On October 10, 2006, Atlantic Airways Flight 670, operated by a BAe 146 aircraft, slid off the runway at Stord, Norway, killing four of the 16 people on board.
The Accident Investigation Board Norway report into the Atlantic Airways crash can be found here:
The following summary of the crash was taken from the AIBN report:
During normal approach and landing at Stord Airport Sørstokken OY-CRG ran off the runway and plunged down a steep slope. The aircraft sustained considerable damage and caught fire immediately. The fire spread so fast that there was not enough time for everybody to evacuate the aircraft. Four people died and six were seriously injured.
In its investigation of the accident, the AIBN found that several factors contributed to the accident. The accident was initiated when none of the aircraft’s six lift spoilers were deployed after landing. The AIBN believes it has found two possible technical reasons for this. The wings continued to produce lift, so that the weight of the aircraft was not sufficiently transferred to the landing wheels. Hence, the main wheels did not get sufficient contact with the runway and the braking effect was reduced. The pilots perceived this as wheel brake failure and the emergency brakes were engaged. The emergency brakes do not have anti-skid protection, and the wheels locked. In combination with the damp runway this led to ‘reverted rubber hydroplaning’ (the rubber in the tyres started boiling), and the aircraft was unable to stop on the runway.

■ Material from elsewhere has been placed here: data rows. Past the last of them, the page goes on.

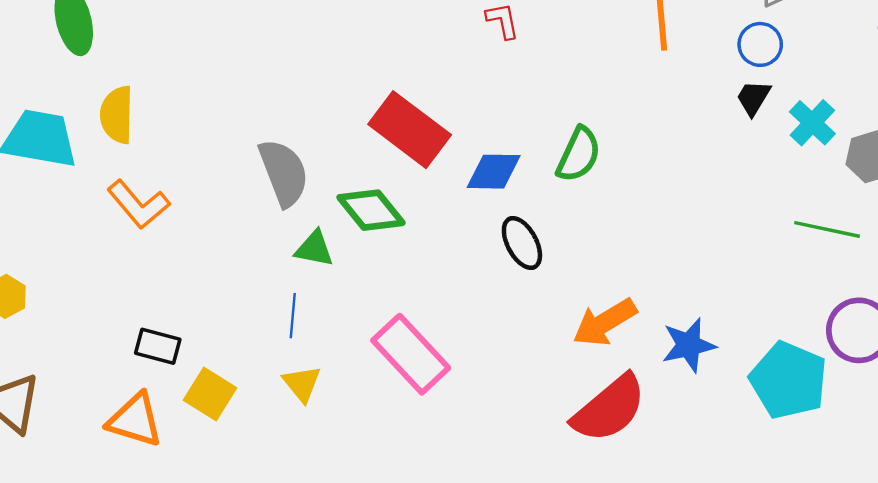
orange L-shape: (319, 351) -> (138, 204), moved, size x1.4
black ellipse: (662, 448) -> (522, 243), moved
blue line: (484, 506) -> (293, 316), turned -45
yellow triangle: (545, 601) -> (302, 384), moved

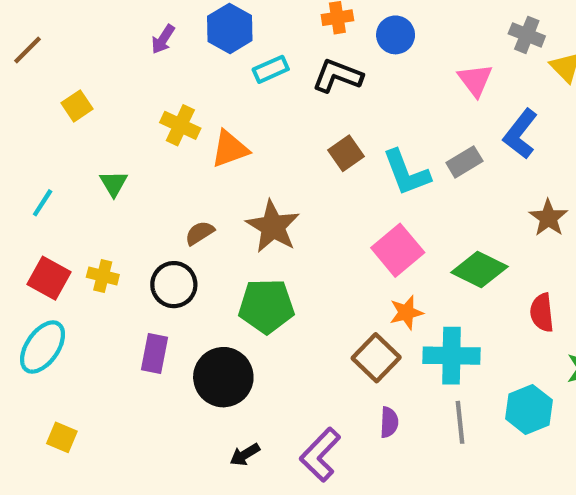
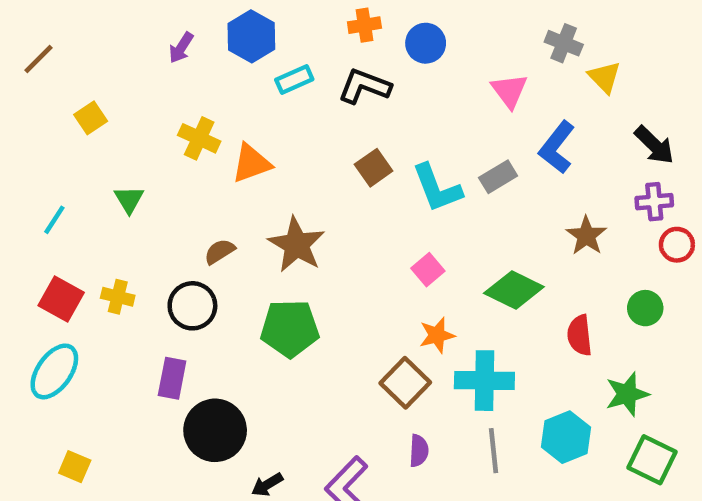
pink square: (398, 250) -> (428, 270), size x0.6
black circle: (223, 377) -> (215, 430), moved

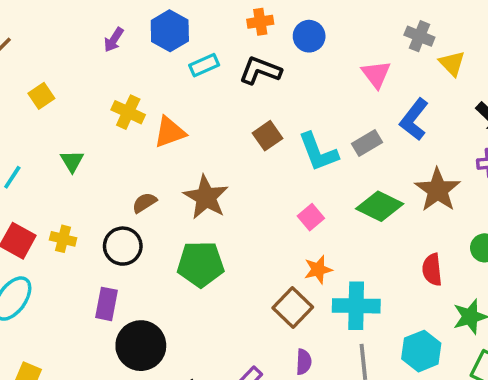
brown star: (586, 236) -> (438, 190), size x1.4
green diamond: (514, 290) -> (380, 206), moved

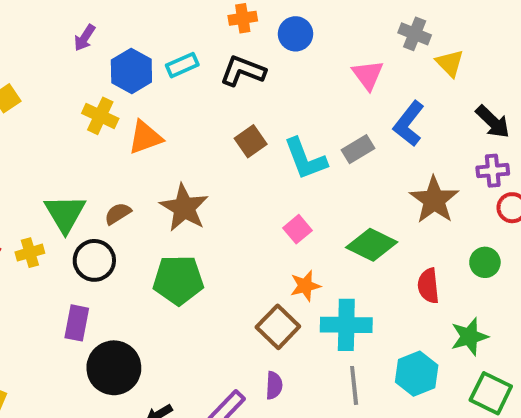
blue hexagon: (170, 31) -> (131, 71), moved
green triangle: (72, 161) -> (65, 214), moved, size x1.6
green diamond: (380, 206) -> (372, 245), moved
yellow cross: (63, 239) -> (30, 253), turned -30
purple semicircle: (304, 362) -> (274, 385), moved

The AIBN believes that the lift spoilers’ failure to deploy in isolation would not have caused the aircraft running off the end of the runway. The aircraft could have stopped within the available runway length if optimum braking had been utilised. The AIBN therefore considers that the excursion could have been prevented by a better system understanding related to failures of the lift spoilers and the effect that it has on the aircrafts’ stopping distance. The AIBN also believes that grooves in the runway surface could have improved the braking action in this case.
The accident has shown that the safety margins at Stord Airport were insufficient. The paved safety area did not extend far enough past the end of the runway in accordance with the requirements of Norwegian BSL E 3-2 and ended in a slope that was steeper than prescribed. These deficiencies were major contributors to the severity of the accident. The topography caused the aircraft to catch fire. Moreover, the steep terrain was an obstruction to the fire-fighting and rescue work.
The AIBN sees this accident as the accumulated effect of three factors – the aircraft design, the airport and operational factors, which, seen as a whole, may have been unacceptable at the time of the accident.